An interesting study conducted by researchers at a prominent college showed that children between the ages of 18 – 36 months, when allowed to play with a tablet, became so distracted that they did not even recognise or respond to their own name being called. These same children, when playing with more traditional toys, not only reacted more socially to stimulus, but displayed signs of imaginative and creative play.

The issue is a contentious one, but you only have to look at the influence tablets and smartphones have had on wide sections of the adult population to see how this devices could negatively affect a child’s development. There are plenty of people who never seem to have their head out of their phones. Employee efficiency in office environments has been shown to decrease dramatically when workers have access to their smartphones. If these devices are so distracting to adults who should know better, why would they not be similarly engrossing to our children?

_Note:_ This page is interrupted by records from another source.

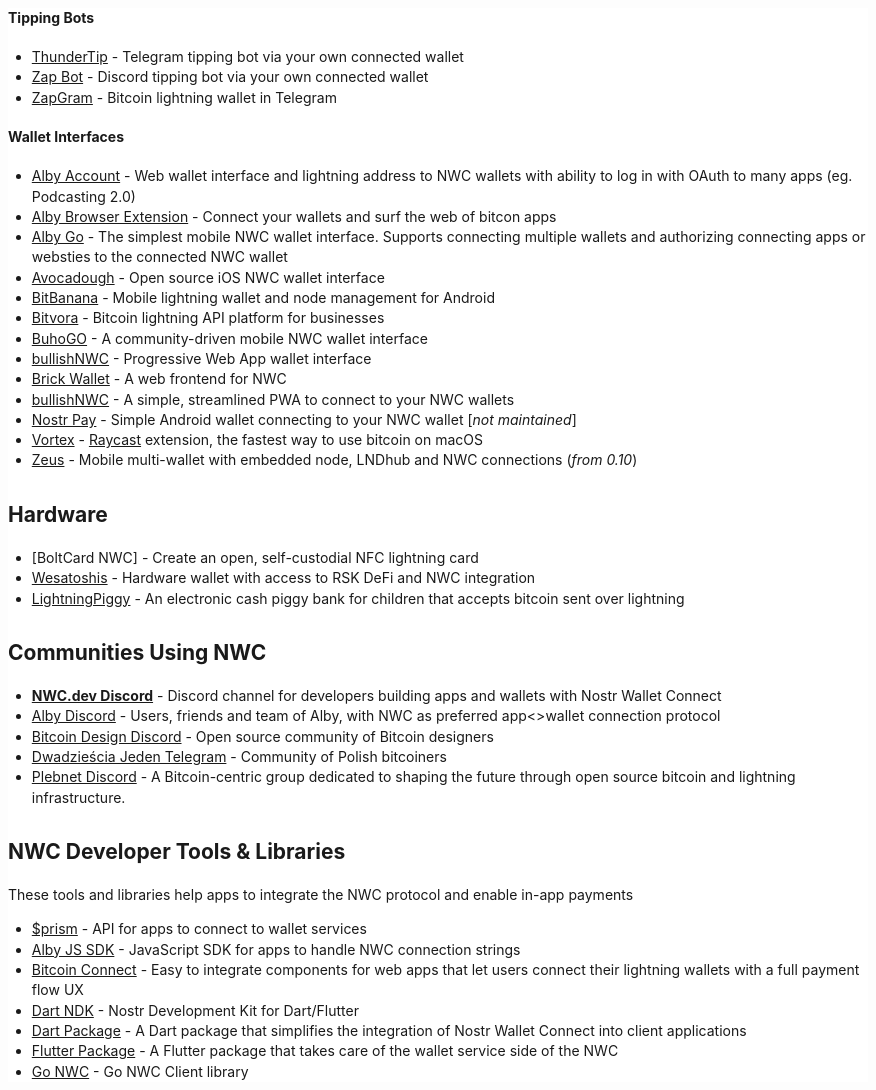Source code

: 
#### Tipping Bots
 - [ThunderTip](https://github.com/d4rp4t/ThunderTip) - Telegram tipping bot via your own connected wallet
 - [Zap Bot](https://www.makeprisms.com/apps) - Discord tipping bot via your own connected wallet
 - [ZapGram](https://t.me/zap_gram_bot ) - Bitcoin lightning wallet in Telegram

#### Wallet Interfaces
- [Alby Account](https://www.getalby.com) - Web wallet interface and lightning address to NWC wallets with ability to log in with OAuth to many apps (eg. Podcasting 2.0)
- [Alby Browser Extension](https://getalby.com/#extension) - Connect your wallets and surf the web of bitcon apps
- [Alby Go](https://albygo.com/) - The simplest mobile NWC wallet interface. Supports connecting multiple wallets and authorizing connecting apps or websties to the connected NWC wallet
- [Avocadough](https://avocadough.xyz/) - Open source iOS NWC wallet interface
- [BitBanana](https://bitbanana.app/) - Mobile lightning wallet and node management for Android
- [Bitvora](https://bitvora.com/) - Bitcoin lightning API platform for businesses
- [BuhoGO](https://home.mybuho.de/buhogo) - A community-driven mobile NWC wallet interface
- [bullishNWC](https://bitvora.com/) - Progressive Web App wallet interface
- [Brick Wallet](https://github.com/supertestnet/brick-wallet) - A web frontend for NWC
- [bullishNWC](https://github.com/thebullishbitcoiner/bullishnwc) - A simple, streamlined PWA to connect to your NWC wallets
- [Nostr Pay](https://github.com/aniketambore/nostr_pay) - Simple Android wallet connecting to your NWC wallet [_not maintained_]
- [Vortex](https://www.raycast.com/saunter/vortex) - [Raycast](https://www.raycast.com/) extension, the fastest way to use bitcoin on macOS
- [Zeus](https://zeusln.com/) - Mobile multi-wallet with embedded node, LNDhub and NWC connections (_from 0.10_)


## Hardware
 - [BoltCard NWC] - Create an open, self-custodial NFC lightning card
 - [Wesatoshis](https://www.wesatoshis.com/) - Hardware wallet with access to RSK DeFi and NWC integration
 - [LightningPiggy](https://www.lightningpiggy.com/) - An electronic cash piggy bank for children that accepts bitcoin sent over lightning


## Communities Using NWC
- [**NWC.dev Discord**](https://discord.nwc.dev/) - Discord channel for developers building apps and wallets with Nostr Wallet Connect
- [Alby Discord](https://discord.getalby.com/) - Users, friends and team of Alby, with NWC as preferred app<>wallet connection protocol
- [Bitcoin Design Discord](https://discord.gg/K7aQ5PErht) - Open source community of Bitcoin designers
- [Dwadzieścia Jeden Telegram](https://t.me/dwadziesciajeden) - Community of Polish bitcoiners
- [Plebnet Discord](https://discord.gg/VJfNn2nby5) - A Bitcoin-centric group dedicated to shaping the future through open source bitcoin and lightning infrastructure.


## NWC Developer Tools & Libraries
These tools and libraries help apps to integrate the NWC protocol and enable in-app payments
- [$prism](https://www.makeprisms.com/) - API for apps to connect to wallet services
- [Alby JS SDK](https://github.com/getAlby/js-sdk?tab=readme-ov-file#nostr-wallet-connect-documentation) - JavaScript SDK for apps to handle NWC connection strings
- [Bitcoin Connect](https://github.com/getAlby/bitcoin-connect) - Easy to integrate components for web apps that let users connect their lightning wallets with a full payment flow UX
- [Dart NDK](https://pub.dev/packages/ndk) - Nostr Development Kit for Dart/Flutter
- [Dart Package](https://pub.dev/packages/nwc) - A Dart package that simplifies the integration of Nostr Wallet Connect into client applications
- [Flutter Package](https://github.com/kumulynja/nwc_wallet) - A Flutter package that takes care of the wallet service side of the NWC
- [Go NWC](https://github.com/rolznz/go-nwc) - Go NWC Client library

Children develop social skills through experience. Interacting with other children and engaging in interactive play and group play experiences are absolutely vital in helping children learn the social skills that they will rely on throughout their young adult and adult lives. By taking the easy option and allowing them ready access to tablets or smartphones, parents are often putting off a short term inconvenience by creating a far more serious long term problem.

The remedy? It’s quite simple. Restrict your child’s access to tablets or smartphones. A set amount of time per day, at a set time and only if the child’s behaviour warrants it is all the access that should be allowed. Similarly, parents can select applications and games that will help children develop particular skills, rather than simply picking the most colourful game with the most attention grabbing sounds. You can make your tablet or smartphone a learning tool, rather than something to distract and pass the time. In years to come, you will be glad that you did.